5.3 For Third-Party States and International Bodies
- Articulate norms around prosecutorial diplomacy: The international legal community should develop clearer frameworks governing the use of domestic criminal indictments as tools of foreign policy, distinguishing legitimate accountability from coercive instrumentalisation.
- Facilitate multilateral mediation: Norway, which previously mediated Venezuela talks, and regional actors such as Colombia and Brazil, are well-positioned to facilitate a broader negotiated framework that addresses both accountability and stabilisation objectives.
6. Conclusion
The US–Venezuela situation as of March 2026 represents one of the most complex case studies in contemporary coercive diplomacy. The Trump administration has constructed an elaborate architecture of legal, financial, and diplomatic leverage — indictment threats, demand lists, energy access conditionality — designed to manage a government composed largely of officials who would, under different circumstances, be targets of prosecution rather than interlocutors of statecraft.

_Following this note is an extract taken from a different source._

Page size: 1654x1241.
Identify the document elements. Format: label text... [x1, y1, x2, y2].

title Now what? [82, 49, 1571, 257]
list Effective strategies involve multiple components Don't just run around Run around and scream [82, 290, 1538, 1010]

The Rodriguez case is ultimately a test of whether prosecutorial power can substitute for the slower, harder work of institutional diplomacy. The evidence from comparative cases — Panama, Libya, North Korea — suggests that coercive legal strategies produce compliance in the near term but rarely the structural transformation that durable stability requires. Without a broader political settlement that addresses Venezuela’s democratic deficit and institutional decay, the architecture of leverage being constructed today may simply be postponing, rather than resolving, the deeper crisis.
The outcome will depend as much on the internal politics of Caracas as on the decisions made in Washington — a reminder that even the most powerful states operate within constraints they do not fully control.